**** PASSAGE

At least one manufacturer would like to disagree with study's conclusions

Updated Mini nuclear reactors that are supposed to usher in an era of cheaper and safer nuclear power may generate up to 35 times more waste to produce the same amount of power as a regular plant, according to a study.

A team of researchers at Stanford University and the University of British Columbia came to this conclusion after studying a design from each of three small modular reactor (SMR) manufacturers: NuScale Power, Toshiba, and Terrestrial Energy.

The study, published this week, found that not only did those particular SMR approaches generate five times the spent nuclear fuel (SNF), 30 times the long-lived equivalent waste, and 35 times the low and intermediate-level waste (LILW), their waste is also more reactive, therefore more dangerous and consequently harder to dispose of.

Fission-powered SMRs have been around for a long time – think nuclear submarines – but they've emerged as the next generation of nuclear power because they're supposed to be smaller, even more safe to operate, and cheaper. Reactors considered SMRs generate 300MWe or less, while traditional light-water reactors (LWR) can reach a thousand or more MWe.

In the UK, aerospace company Rolls-Royce is slated to build a £210 million ($261 million) SMR manufacturing plant, while the US Department of Energy has partnered with NuScale on its work. Still, the paper's authors said, "few studies have assessed the implications of SMRs for the back end of the nuclear fuel cycle."

Less efficient by design?

Watt for watt, the paper claims, SMRs with water, molten salt, and sodium-cooled reactors "increase the volume of nuclear waste in need of management and disposal by factors of 2 to 30," with the wide range attributed to different designs and materials. 

Much of the waste can be attributed to chemically reactive fuels and coolants used in SMRs to catch stray neutrons, the researchers wrote. Neutrons that are lost in the fission process interact with the material surrounding the fuel assemblies, which generates radioactive waste. In essence, the smaller size of SMRs leads to them generating more waste.

********

#### GOAL OF THE EXERCISE:
Please answer these questions from the article on small modular reactor waste:
(a) Which two universities were the researchers from?
(b) What output marks the upper limit for a reactor to count as an SMR?
(c) How much is the SMR manufacturing plant that Rolls-Royce is slated to build expected to cost?

**** EXCERPTED DATA

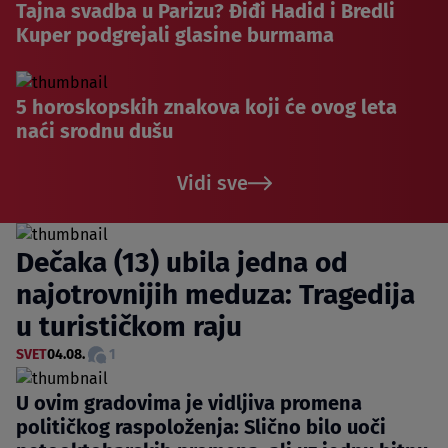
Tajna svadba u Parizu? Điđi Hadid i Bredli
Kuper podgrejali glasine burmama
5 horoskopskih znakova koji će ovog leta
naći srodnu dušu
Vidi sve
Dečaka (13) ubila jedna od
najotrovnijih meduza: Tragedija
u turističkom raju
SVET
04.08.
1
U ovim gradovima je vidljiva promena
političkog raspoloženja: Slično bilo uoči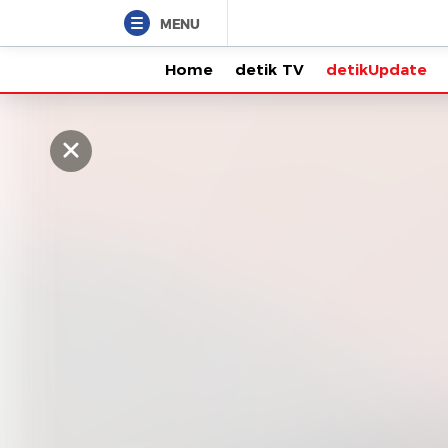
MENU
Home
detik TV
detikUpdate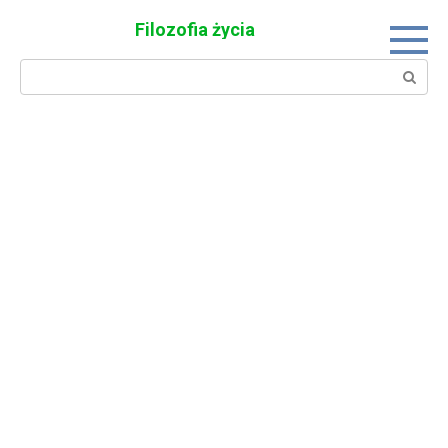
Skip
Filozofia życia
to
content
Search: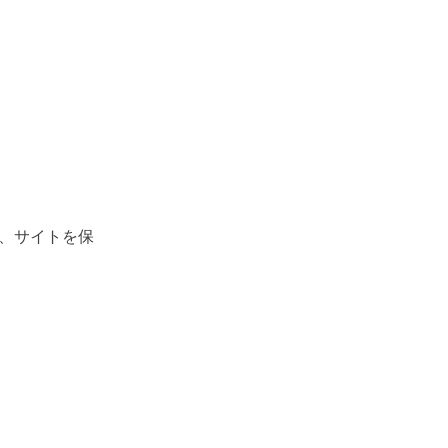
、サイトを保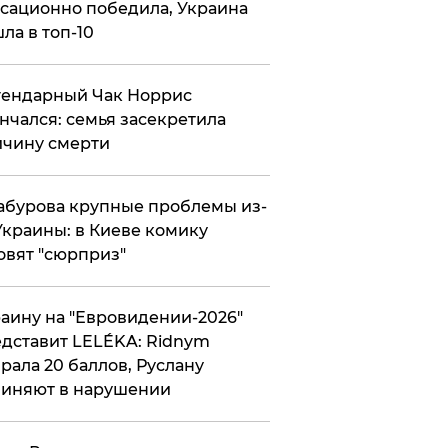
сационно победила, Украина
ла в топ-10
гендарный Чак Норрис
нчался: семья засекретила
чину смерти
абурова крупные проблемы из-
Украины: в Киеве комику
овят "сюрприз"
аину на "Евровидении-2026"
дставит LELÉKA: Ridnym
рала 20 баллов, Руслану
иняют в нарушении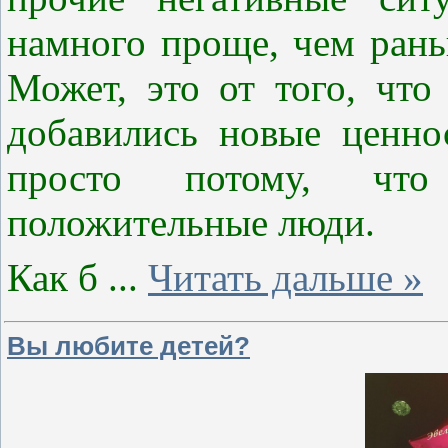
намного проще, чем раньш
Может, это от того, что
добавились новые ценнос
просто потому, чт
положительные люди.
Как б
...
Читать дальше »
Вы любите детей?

********

#### SOLUTION TO THIS PROBLEM:
(a) Stanford University and the University of British Columbia
(b) 300MWe
(c) £210 million ($261 million)